Coroando todas essas catástrofes, a Revolução Industrial também prejudicou o equilíbrio ecológico global, causando uma onda de extinções de espécies. No começo do século XXI, acredita-se que cerca de 58 mil espécies rumam anualmente para a extinção, e o total das populações de vertebrados diminuiu cerca de 60% entre 1970 e 2014.
A sobrevivência da civilização humana também está ameaçada. Como ainda parecemos incapazes de construir uma sociedade industrial que seja também ecologicamente sustentável, a alardeada prosperidade da geração humana atual se dá a um custo terrível para outros seres sencientes e para as gerações humanas futuras. Pode ser que venhamos a encontrar uma forma – talvez com a ajuda da IA – de criar sociedades industriais ecologicamente sustentáveis, mas, até lá, o veredito sobre a Revolução Industrial ainda não foi proferido.
Se ignorarmos por um momento os danos em curso ao ecossistema, podemos nos reconfortar com a ideia de que os seres humanos acabaram de fato aprendendo a construir sociedades industriais mais benignas.
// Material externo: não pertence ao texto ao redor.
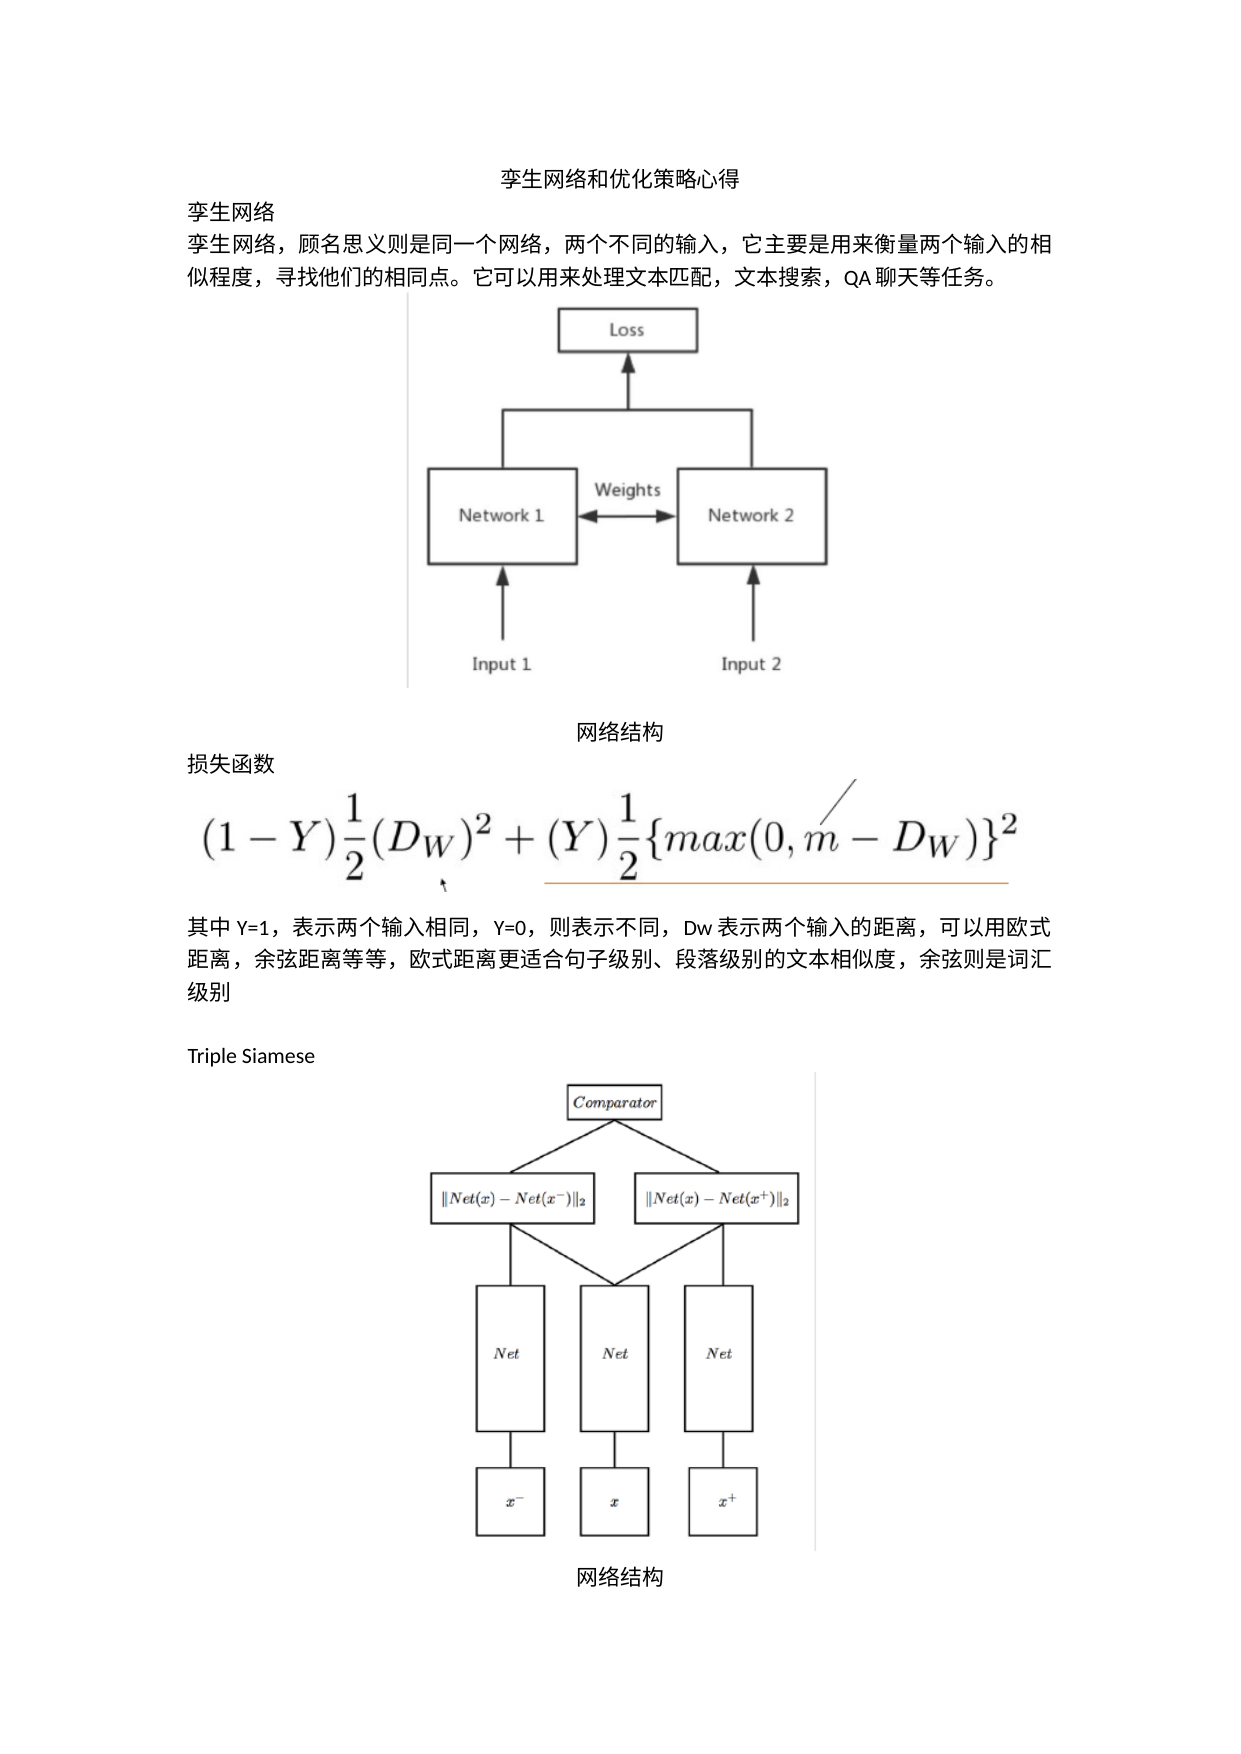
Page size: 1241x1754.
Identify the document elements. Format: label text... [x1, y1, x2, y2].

text 其中Y=1，表示两个输入相同，Y=0，则表示不同，Dw表示两个输入的距离，可以用欧式距离，余弦距离等等，欧式距离更适合句子级别、段落级别的文本相似度，余弦则是词汇级别 [187, 909, 1053, 1007]
text 孪生网络 [187, 194, 1053, 227]
text 损失函数 [187, 747, 1053, 779]
picture [423, 1072, 817, 1551]
text 孪生网络，顾名思义则是同一个网络，两个不同的输入，它主要是用来衡量两个输入的相似程度，寻找他们的相同点。它可以用来处理文本匹配，文本搜索，QA聊天等任务。 [187, 227, 1053, 292]
text 网络结构 [187, 714, 1053, 747]
text 网络结构 [187, 1559, 1053, 1592]
picture [187, 779, 1053, 892]
picture [394, 292, 846, 688]
text Triple Siamese [187, 1039, 1053, 1072]
text 孪生网络和优化策略心得 [187, 162, 1053, 194]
As conquistas imperiais, as guerras mundiais, os genocídios e os regimes totalitários foram experimentos deploráveis que ensinaram aos seres humanos como não proceder. Alguns podem argumentar que, no fim do século XX, a humanidade entendera mais ou menos a lição.
Mas, apesar disso, a mensagem para o século XXI é desoladora. Se a humanidade precisou de tantas lições terríveis para aprender a usar a energia a vapor e os telégrafos, qual será o preço de aprender a usar a IA?
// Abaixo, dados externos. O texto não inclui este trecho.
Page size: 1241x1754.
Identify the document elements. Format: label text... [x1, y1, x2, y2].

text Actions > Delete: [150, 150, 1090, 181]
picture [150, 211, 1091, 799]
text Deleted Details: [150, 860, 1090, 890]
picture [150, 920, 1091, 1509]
A IA tem o potencial de ser muito mais poderosa e incontrolável do que máquinas a vapor, telégrafos e todas as tecnologias predecessoras, porque é a primeira tecnologia na história capaz de tomar decisões e criar novas ideias por contra própria. A IA não é uma ferramenta – é um agente. Metralhadoras e bombas atômicas substituíram músculos humanos ao matar, mas são incapazes de substituir cérebros humanos ao decidir quem matar.
Little Boy – a bomba lançada em Hiroshima – explodiu com uma força de 12.500 toneladas de TNT, mas, em termos de capacidade intelectual, não valia nada. Não decidia coisa alguma.
Com a IA, é diferente. Em termos de inteligência, a IA supera não só as bombas atômicas, mas todas as tecnologias da informação anteriores, como tábuas de argila, máquinas de impressão e aparelhos de rádio. As tábuas de argila armazenavam informações sobre impostos, mas eram incapazes de decidir por conta própria o valor a ser pago, ou de inventar um tributo.
Máquinas de impressão copiavam informações como a Bíblia, mas eram incapazes de decidir que textos incluir na Bíblia, ou de escrever novos comentários a respeito do livro sagrado. Os aparelhos de rádio disseminavam informações, como discursos políticos e sinfonias, mas eram incapazes de decidir que discursos ou sinfonias transmitir, ou de redigir e compor. A IA é capaz de fazer tudo isso, até de inventar novas armas de destruição em massa – sejam bombas nucleares superpotentes, sejam pandemias superletais.
Enquanto as máquinas de impressão e os aparelhos de rádio eram ferramentas passivas em mãos humanas, a IA já está se tornando um agente que pode escapar de nosso controle e de nossa compreensão, e que é capaz de tomar iniciativas para moldar a sociedade, a cultura e a história.
É possível que encontremos um jeito de manter a IA sob controle e de empregá-la em benefício da humanidade. Mas precisamos passar por outro ciclo de impérios globais, regimes totalitários e guerras mundiais para entender como usá-la para o bem? Como as tecnologias do século XXI são muito mais poderosas – e, potencialmente, mais destrutivas – do que as do século XX, nossa margem de erro é menor. Podemos dizer que, no século XX, a humanidade passou raspando na prova sobre o uso da tecnologia industrial.
No século XXI, a nota mínima para passar é bem mais alta. Desta vez precisamos nos sair melhor.